───── EXCERPT PROVIDED ─────
Back to Business for Equity Markets

Phil Byrne


Back to Business for Equity Markets

It’s back to school time for most but back to business for equity markets as they continue their historic bull run of the last 18 months. The German DAX has joined the US markets in breaking to all-time highs and the CAC40 isn’t far behind. Despite some regulatory issues weighing on Chinese Equities by and large, the investment backdrop for equity markets is exceptionally favourable. Record profitability, unprecedented growth opportunities and ongoing strong policy support directed at certain sectors are combining to generate strong investment returns for investors globally.


Corporates are in an even healthier position coming out of the pandemic then they were going into it. Earnings have recovered to above and beyond their pre- crisis levels in a speed that is incomparable to any other recovery in history. Record profit margins have driven upgrades to analysts’ forecasts that have exceeded the year-to-date rally in equity markets. That, rather counter intuitively, leaves equity markets on a lower valuation multiple then when they started the year despite a near 20% surge. Whether one believes this can continue is always up for debate but at the very least it proves the exceptionally strong fundamentals that this market rally has been based on thus far.
───── ENTRIES SUPPLIED ─────
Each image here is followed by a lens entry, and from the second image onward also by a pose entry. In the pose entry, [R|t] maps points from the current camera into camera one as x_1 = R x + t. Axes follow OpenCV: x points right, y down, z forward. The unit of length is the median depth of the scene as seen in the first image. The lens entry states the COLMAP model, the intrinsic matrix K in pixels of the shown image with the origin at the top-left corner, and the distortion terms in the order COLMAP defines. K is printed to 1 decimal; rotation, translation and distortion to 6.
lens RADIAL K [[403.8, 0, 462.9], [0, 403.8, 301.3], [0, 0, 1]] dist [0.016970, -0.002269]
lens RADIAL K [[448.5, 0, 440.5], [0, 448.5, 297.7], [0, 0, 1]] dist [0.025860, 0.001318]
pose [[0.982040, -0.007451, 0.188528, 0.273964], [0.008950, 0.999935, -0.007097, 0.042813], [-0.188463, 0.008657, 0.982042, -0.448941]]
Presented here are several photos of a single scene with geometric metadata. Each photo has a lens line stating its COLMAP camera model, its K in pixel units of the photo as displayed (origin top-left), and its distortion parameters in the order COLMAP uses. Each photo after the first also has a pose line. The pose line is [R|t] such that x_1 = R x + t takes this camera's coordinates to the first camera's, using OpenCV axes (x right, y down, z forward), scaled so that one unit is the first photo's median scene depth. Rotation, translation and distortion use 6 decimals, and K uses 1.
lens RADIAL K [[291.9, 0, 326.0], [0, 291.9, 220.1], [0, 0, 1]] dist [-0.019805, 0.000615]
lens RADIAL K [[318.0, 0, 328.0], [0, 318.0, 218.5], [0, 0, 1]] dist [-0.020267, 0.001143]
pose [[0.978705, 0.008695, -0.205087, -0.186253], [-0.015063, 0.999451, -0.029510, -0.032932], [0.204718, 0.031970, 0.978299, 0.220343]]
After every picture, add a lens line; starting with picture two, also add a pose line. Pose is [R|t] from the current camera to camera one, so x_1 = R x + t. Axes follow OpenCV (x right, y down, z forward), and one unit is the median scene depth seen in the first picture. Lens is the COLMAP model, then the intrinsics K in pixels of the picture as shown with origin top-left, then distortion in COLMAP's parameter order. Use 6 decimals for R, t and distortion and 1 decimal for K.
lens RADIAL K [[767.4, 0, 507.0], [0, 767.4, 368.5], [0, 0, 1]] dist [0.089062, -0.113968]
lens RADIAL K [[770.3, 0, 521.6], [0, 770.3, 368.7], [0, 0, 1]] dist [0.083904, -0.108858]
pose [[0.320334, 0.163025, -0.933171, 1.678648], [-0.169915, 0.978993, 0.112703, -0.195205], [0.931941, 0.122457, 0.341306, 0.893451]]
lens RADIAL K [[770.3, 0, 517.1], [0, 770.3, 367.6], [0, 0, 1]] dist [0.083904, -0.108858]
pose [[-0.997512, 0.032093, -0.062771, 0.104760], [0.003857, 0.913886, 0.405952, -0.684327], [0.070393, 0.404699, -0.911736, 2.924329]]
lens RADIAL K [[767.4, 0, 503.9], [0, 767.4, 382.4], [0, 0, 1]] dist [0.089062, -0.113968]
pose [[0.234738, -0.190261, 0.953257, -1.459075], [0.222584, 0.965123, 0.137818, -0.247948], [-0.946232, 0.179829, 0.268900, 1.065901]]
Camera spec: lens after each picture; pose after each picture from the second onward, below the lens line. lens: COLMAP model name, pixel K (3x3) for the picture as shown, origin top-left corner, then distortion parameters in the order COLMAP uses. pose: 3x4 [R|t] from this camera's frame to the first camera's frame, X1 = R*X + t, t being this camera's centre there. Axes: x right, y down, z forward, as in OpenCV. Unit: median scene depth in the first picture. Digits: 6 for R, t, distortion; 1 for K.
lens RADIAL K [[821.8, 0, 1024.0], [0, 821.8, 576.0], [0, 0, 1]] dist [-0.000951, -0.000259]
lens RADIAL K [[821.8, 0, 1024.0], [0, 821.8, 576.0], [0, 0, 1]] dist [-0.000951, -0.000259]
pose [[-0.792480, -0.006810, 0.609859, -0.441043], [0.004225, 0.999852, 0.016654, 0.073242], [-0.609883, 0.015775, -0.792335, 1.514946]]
─────
TO DO:
Please answer these questions from the equity markets piece, one per line:
(a) Which index has joined the US markets in breaking to all-time highs?
(b) How long has the historic bull run lasted so far?
(c) Roughly how large a surge have equity markets had this year?
You won't need the material for anything here.

SOLUTION TO THIS TASK:
(a) The German DAX
(b) The last 18 months
(c) A near 20% surge